(STORED DATA begins)

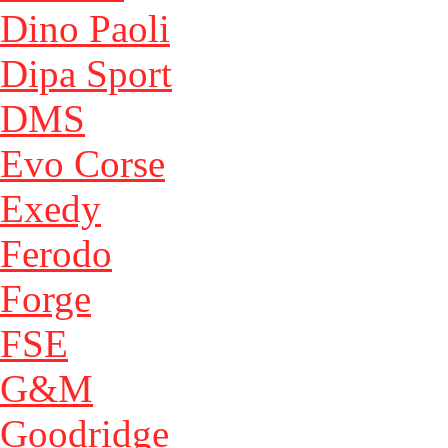
Dino Paoli
Dipa Sport
DMS
Evo Corse
Exedy
Ferodo
Forge
FSE
G&M
Goodridge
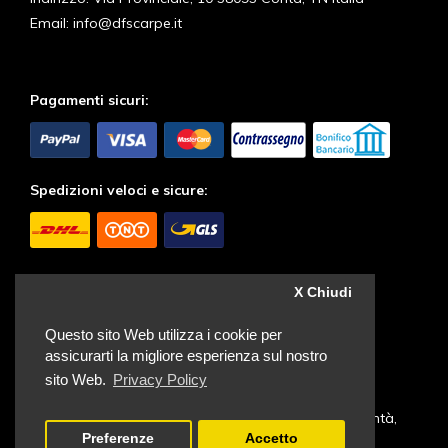
Email:
info@dfscarpe.it
Pagamenti sicuri:
Spedizioni veloci e sicure:
Seguici sui Social:
X Chiudi
Questo sito Web utilizza i cookie per
assicurarti la migliore esperienza sul nostro
sito Web.
Privacy Policy
© Dellantonio Franco - Via Provinciale, 10 38093 Contà,
Preferenze
Accetto
TN Italia | Partita IVA: IT 01552520221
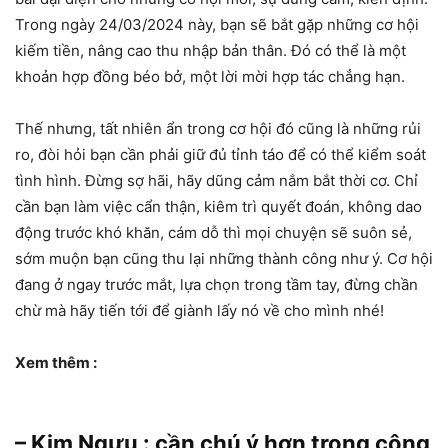
Trong ngày 24/03/2024 này, bạn sẽ bắt gặp những cơ hội
kiếm tiền, nâng cao thu nhập bản thân. Đó có thể là một
khoản hợp đồng béo bở, một lời mời hợp tác chẳng hạn.
Thế nhưng, tất nhiên ẩn trong cơ hội đó cũng là những rủi
ro, đòi hỏi bạn cần phải giữ đủ tỉnh táo để có thể kiểm soát
tình hình. Đừng sợ hãi, hãy dũng cảm nắm bắt thời cơ. Chỉ
cần bạn làm việc cẩn thận, kiêm trì quyết đoán, không dao
động trước khó khăn, cám dỗ thì mọi chuyện sẽ suôn sẻ,
sớm muộn bạn cũng thu lại những thành công như ý. Cơ hội
đang ở ngay trước mắt, lựa chọn trong tầm tay, đừng chần
chừ mà hãy tiến tới để giành lấy nó về cho mình nhé!
Xem thêm :
– Kim Ngưu : cần chú ý hơn trong công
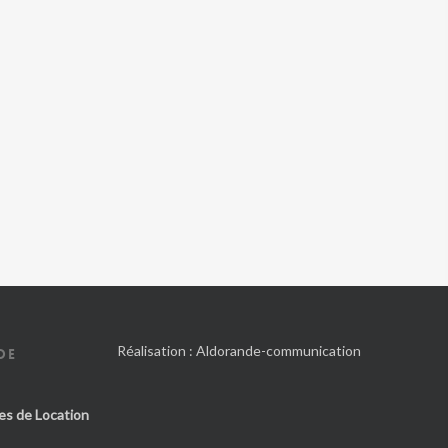
Réalisation :
Aldorande-communication
DE
es de Location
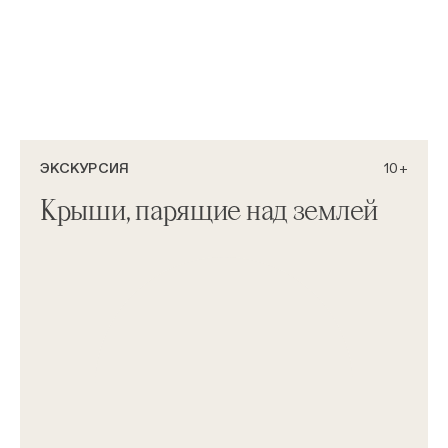
ЭКСКУРСИЯ
10+
Крыши, парящие над землей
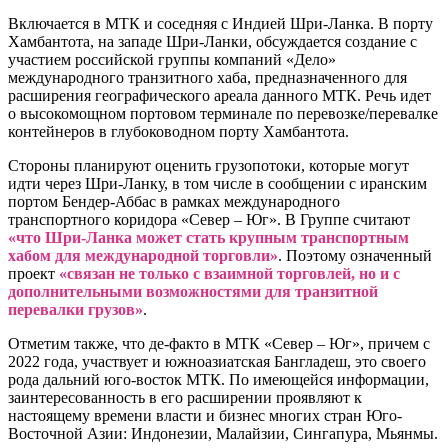
Включается в МТК и соседняя с Индией Шри-Ланка. В порту
Хамбантота, на западе Шри-Ланки, обсуждается создание с
участием российской группы компаний «Дело»
международного транзитного хаба, предназначенного для
расширения географического ареала данного МТК. Речь идет
о высокомощном портовом терминале по перевозке/перевалке
контейнеров в глубоководном порту Хамбантота.
Стороны
планируют оценить грузопотоки, которые могут
идти через Шри-Ланку, в том числе в сообщении с иранским
портом Бендер-Аббас в рамках международного
транспортного коридора «Север – Юг». В Группе считают
«что Шри-Ланка может стать крупным транспортным
хабом для международной торговли»
. Поэтому означенный
проект
«связан не только с взаимной торговлей, но и с
дополнительными возможностями для транзитной
перевалки грузов»
.
Отметим также, что де-факто в МТК «Север – Юг», причем с
2022 года, участвует и южноазиатская Бангладеш, это своего
рода дальний юго-восток МТК. По имеющейся информации,
заинтересованность в его расширении проявляют к
настоящему времени власти и бизнес многих стран Юго-
Восточной Азии: Индонезии, Малайзии, Сингапура, Мьянмы.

(STORED DATA ends)

_YOUR ASSIGNMENT_
If a picture appears in the data, omit it; transcribe all the rest exactly.

_SOLUTION_
Dino Paoli
Dipa Sport
DMS
Evo Corse
Exedy
Ferodo
Forge
FSE
G&M
Goodridge
Email:
info@dfscarpe.it
Pagamenti sicuri:
Spedizioni veloci e sicure:
Seguici sui Social:
X Chiudi
Questo sito Web utilizza i cookie per
assicurarti la migliore esperienza sul nostro
sito Web.
Privacy Policy
© Dellantonio Franco - Via Provinciale, 10 38093 Contà,
Preferenze
Accetto
TN Italia | Partita IVA: IT 01552520221
Trong ngày 24/03/2024 này, bạn sẽ bắt gặp những cơ hội
kiếm tiền, nâng cao thu nhập bản thân. Đó có thể là một
khoản hợp đồng béo bở, một lời mời hợp tác chẳng hạn.
Thế nhưng, tất nhiên ẩn trong cơ hội đó cũng là những rủi
ro, đòi hỏi bạn cần phải giữ đủ tỉnh táo để có thể kiểm soát
tình hình. Đừng sợ hãi, hãy dũng cảm nắm bắt thời cơ. Chỉ
cần bạn làm việc cẩn thận, kiêm trì quyết đoán, không dao
động trước khó khăn, cám dỗ thì mọi chuyện sẽ suôn sẻ,
sớm muộn bạn cũng thu lại những thành công như ý. Cơ hội
đang ở ngay trước mắt, lựa chọn trong tầm tay, đừng chần
chừ mà hãy tiến tới để giành lấy nó về cho mình nhé!
Xem thêm :
– Kim Ngưu : cần chú ý hơn trong công
Réalisation :
Aldorande-communication
DE
es de Location
ЭКСКУРСИЯ
10+
Крыши, парящие над землей
Включается в МТК и соседняя с Индией Шри-Ланка. В порту
Хамбантота, на западе Шри-Ланки, обсуждается создание с
участием российской группы компаний «Дело»
международного транзитного хаба, предназначенного для
расширения географического ареала данного МТК. Речь идет
о высокомощном портовом терминале по перевозке/перевалке
контейнеров в глубоководном порту Хамбантота.
Стороны
планируют оценить грузопотоки, которые могут
идти через Шри-Ланку, в том числе в сообщении с иранским
портом Бендер-Аббас в рамках международного
транспортного коридора «Север – Юг». В Группе считают
«что Шри-Ланка может стать крупным транспортным
хабом для международной торговли»
. Поэтому означенный
проект
«связан не только с взаимной торговлей, но и с
дополнительными возможностями для транзитной
перевалки грузов»
.
Отметим также, что де-факто в МТК «Север – Юг», причем с
2022 года, участвует и южноазиатская Бангладеш, это своего
рода дальний юго-восток МТК. По имеющейся информации,
заинтересованность в его расширении проявляют к
настоящему времени власти и бизнес многих стран Юго-
Восточной Азии: Индонезии, Малайзии, Сингапура, Мьянмы.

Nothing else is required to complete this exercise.